This project seeks funding to explain two types of variation in distributive policies in the parliamentary democracies. The first concerns the balance in the aggregate spending between the public goods type policies that benefit a broader citizen base, and the particularistic, pork-barrel type policies that target narrow segments of the society. What explains the cross-country variation in the aggregate spending balance between the public goods and the particularistic programs under parliamentary democracies? The second type of variation is how distributive programs are allocated across electoral districts, the primary bases of political representation in most democracies. Are any cross-country differences expected in the pattern of geographical allocation of distributive programs? If so, what accounts for these differences?
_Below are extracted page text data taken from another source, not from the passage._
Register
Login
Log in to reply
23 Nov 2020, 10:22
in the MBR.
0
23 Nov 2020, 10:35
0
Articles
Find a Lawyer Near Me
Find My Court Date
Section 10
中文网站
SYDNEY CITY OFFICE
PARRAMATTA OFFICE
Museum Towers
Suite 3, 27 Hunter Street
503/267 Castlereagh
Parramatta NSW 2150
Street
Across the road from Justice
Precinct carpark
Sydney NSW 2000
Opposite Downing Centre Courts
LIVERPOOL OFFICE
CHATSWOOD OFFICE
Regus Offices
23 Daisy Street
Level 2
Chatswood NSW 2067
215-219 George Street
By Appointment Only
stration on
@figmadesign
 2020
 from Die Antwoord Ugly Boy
On the balance between public goods and particularistic programs, popular accounts in the literature focus on the difference in electoral rules as a key explanatory variable. However, while the difference in electoral rules may be among the most important factors, it should be yet the only one of many factors that shape incentives of the legislators. The exclusive focus on the difference in electoral rules might have missed important variations in their incentives. On the allocation of distributive programs across electoral districts, the existing literature lacks in the specific predictions of the cross-country difference in the pattern of allocation across districts.
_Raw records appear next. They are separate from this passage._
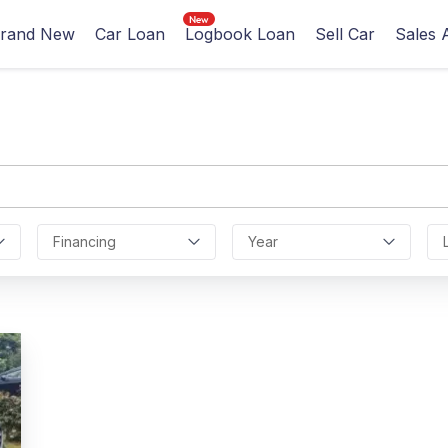
rand New
Car Loan
Logbook Loan
Sell Car
Sales 
Financing
Year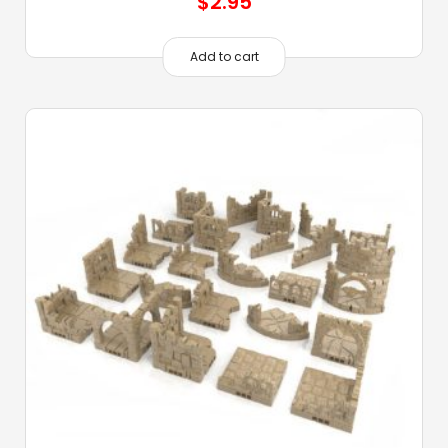
$
2.95
Add to cart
To overcome these limitations, this project proposes a theoretical account focusing on so far a neglected aspect of the story, intra-party bargaining between party leaders and backbench legislators of the governing party(ies) in parliamentary democracies. On the aggregate balance between public goods and distributive programs, this theory predicts that the allocation of budget to public goods (particularistic programs) increases if the electoral fate of incumbent legislators of the governing party(ies) is more (less) cohesive with the fate of their party as a whole. One of the major innovations of this paper is the estimation of the cohesion of the electoral fate of incumbents from government parties across different electoral systems and the use of it as a key explanatory variable to test the hypothesis with the time-series-cross-section data of about twenty advanced industrial democracies. On the allocation of distributive programs across districts, the same theory predicts that marginal districts receive more distributive programs under the electoral systems without intra-party electoral competition at district level while districts with powerful/senior legislators receive more distributive programs under the electoral systems with intra-party competition. This hypothesis is tested with a data from Japan which has experienced the change of electoral systems from those with intra-party competition to those without.
Through these theoretical and empirical investigations, this project contributes to a better understanding of distributive politics under the parliamentary democracy, a predominant form of democracy among advanced industrial societies and a popular option among young democracies.